Looking into the remaining data, the following seven variables does not seem to be relevant as well and were also removed:
- X (index column)
- user_name
- raw_timestamp_part_1
- raw_timestamp_part_2
- cvtd_timestamp
- new_window
- num_window
I defined the `sanitizeData` function, which performs the two steps described above:
1. Removes the seven irrelevant columns (variables);
2. Removes all variables that have at least one case with `NA` value.
```r
sanitizeData <- function(data) {
rejectedCols <- c('X', 'user_name', 'raw_timestamp_part_1', 'raw_timestamp_part_2',
'cvtd_timestamp', 'new_window', 'num_window')
data <- data[, -which(names(data) %in% rejectedCols)]
return (data[, colSums(is.na(data)) == 0])
}
trainData <- sanitizeData(trainData)
```
## Building the cross validation set
Now with a clean dataset, I partitioned the current training set into a new training set and a cross validation set.
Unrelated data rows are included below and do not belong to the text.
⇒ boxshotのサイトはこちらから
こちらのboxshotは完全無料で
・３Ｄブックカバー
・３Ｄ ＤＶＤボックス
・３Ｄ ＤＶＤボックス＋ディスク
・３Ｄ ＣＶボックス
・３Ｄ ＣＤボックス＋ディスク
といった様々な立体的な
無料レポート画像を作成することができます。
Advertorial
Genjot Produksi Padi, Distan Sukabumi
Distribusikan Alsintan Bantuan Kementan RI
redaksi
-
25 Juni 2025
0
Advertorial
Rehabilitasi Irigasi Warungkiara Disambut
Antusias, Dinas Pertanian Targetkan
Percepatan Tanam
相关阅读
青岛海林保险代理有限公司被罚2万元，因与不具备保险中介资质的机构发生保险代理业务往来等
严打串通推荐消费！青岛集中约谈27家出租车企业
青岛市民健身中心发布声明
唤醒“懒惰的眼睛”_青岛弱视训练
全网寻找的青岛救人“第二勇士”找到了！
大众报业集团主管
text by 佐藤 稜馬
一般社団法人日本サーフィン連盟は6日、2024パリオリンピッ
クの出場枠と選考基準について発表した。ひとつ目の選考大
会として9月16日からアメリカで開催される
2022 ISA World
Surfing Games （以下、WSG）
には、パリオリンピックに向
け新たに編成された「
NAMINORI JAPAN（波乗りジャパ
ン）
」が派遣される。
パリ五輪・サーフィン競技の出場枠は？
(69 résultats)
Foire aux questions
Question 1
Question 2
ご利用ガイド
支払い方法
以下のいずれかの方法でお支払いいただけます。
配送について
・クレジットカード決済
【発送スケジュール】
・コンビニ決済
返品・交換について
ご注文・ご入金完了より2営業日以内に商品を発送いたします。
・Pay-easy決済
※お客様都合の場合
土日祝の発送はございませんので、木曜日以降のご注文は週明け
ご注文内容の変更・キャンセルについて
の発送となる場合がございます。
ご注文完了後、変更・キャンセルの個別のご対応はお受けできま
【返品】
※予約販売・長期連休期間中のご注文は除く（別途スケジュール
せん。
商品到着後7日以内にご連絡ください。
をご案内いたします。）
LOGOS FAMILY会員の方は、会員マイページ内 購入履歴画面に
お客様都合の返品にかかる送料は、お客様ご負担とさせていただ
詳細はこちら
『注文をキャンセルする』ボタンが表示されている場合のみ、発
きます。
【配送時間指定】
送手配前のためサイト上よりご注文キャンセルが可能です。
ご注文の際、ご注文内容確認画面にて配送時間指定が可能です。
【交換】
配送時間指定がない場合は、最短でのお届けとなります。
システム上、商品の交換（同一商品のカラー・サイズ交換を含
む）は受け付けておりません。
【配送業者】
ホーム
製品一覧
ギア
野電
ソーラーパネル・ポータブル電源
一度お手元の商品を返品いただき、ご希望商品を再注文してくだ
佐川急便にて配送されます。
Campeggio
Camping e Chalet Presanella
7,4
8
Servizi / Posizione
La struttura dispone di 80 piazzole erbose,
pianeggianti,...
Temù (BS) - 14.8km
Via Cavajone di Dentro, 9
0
- Training set: 60% of the training data;
- Cross validation set: 40% of the training data.
The data was partitioned by the `classe` variable, in order to both sets to include examples of all classes.
```r
inTrain <- createDataPartition(trainData$classe, p = 0.6, list = F)
validationData <- trainData[-inTrain,]
trainData <- trainData[inTrain,]
```
## Modeling
I chose the Ramdom Forest method to approach the problem.
```r
modelFit <- train(trainData$classe ~ ., data = trainData, method = 'rf')
```
It took several minutes to fit the model on my 13-inch Macbook Pro (2.5 GHz Intel Core i5, 10GB RAM).
## Prediction on the cross validation set
The cross validation set was used to validated the Random Forest model trained in the previous step.
```r
predictions <- predict(modelFit, validationData)
predictions <- as.data.frame(predictions)
predictions$correct <- validationData$classe
```
## Results
Now we can use the confusion matrix to check some statistics.
```r
confusionMatrix(predictions$predictions, predictions$correct)
```
```r
Confusion Matrix and Statistics
Reference
Prediction A B C D E
A 2228 9 0 0 0
B 2 1509 4 0 4
C 2 0 1359 21 6
D 0 0 5 1264 3
E 0 0 0 1 1429
Overall Statistics
Accuracy : 0.9927
95% CI : (0.9906, 0.9945)
No Information Rate : 0.2845
P-Value [Acc > NIR] : < 2.2e-16
Kappa : 0.9908
Mcnemar's Test P-Value : NA
Statistics by Class:
Class: A Class: B Class: C Class: D Class: E
Sensitivity 0.9982 0.9941 0.9934 0.9829 0.9910
Specificity 0.9984 0.9984 0.9955 0.9988 0.9998
Pos Pred Value 0.9960 0.9934 0.9791 0.9937 0.9993
Neg Pred Value 0.9993 0.9986 0.9986 0.9967 0.9980
Prevalence 0.2845 0.1935 0.1744 0.1639 0.1838
Detection Rate 0.2840 0.1923 0.1732 0.1611 0.1821
Detection Prevalence 0.2851 0.1936 0.1769 0.1621 0.1823
Balanced Accuracy 0.9983 0.9962 0.9945 0.9908 0.9954
```
It is estimated that the out of sample error is reflected by the Kappa statistic.
## Conclusion
The Random Forest model had a very good accuracy predicting classes of human activity based on data from accelerometers measurements. The data sanitization process performed before the model fitting and prediction appears to be effective, removing irrelevant and dirty data as long as keeping the key features for the predictor to work well.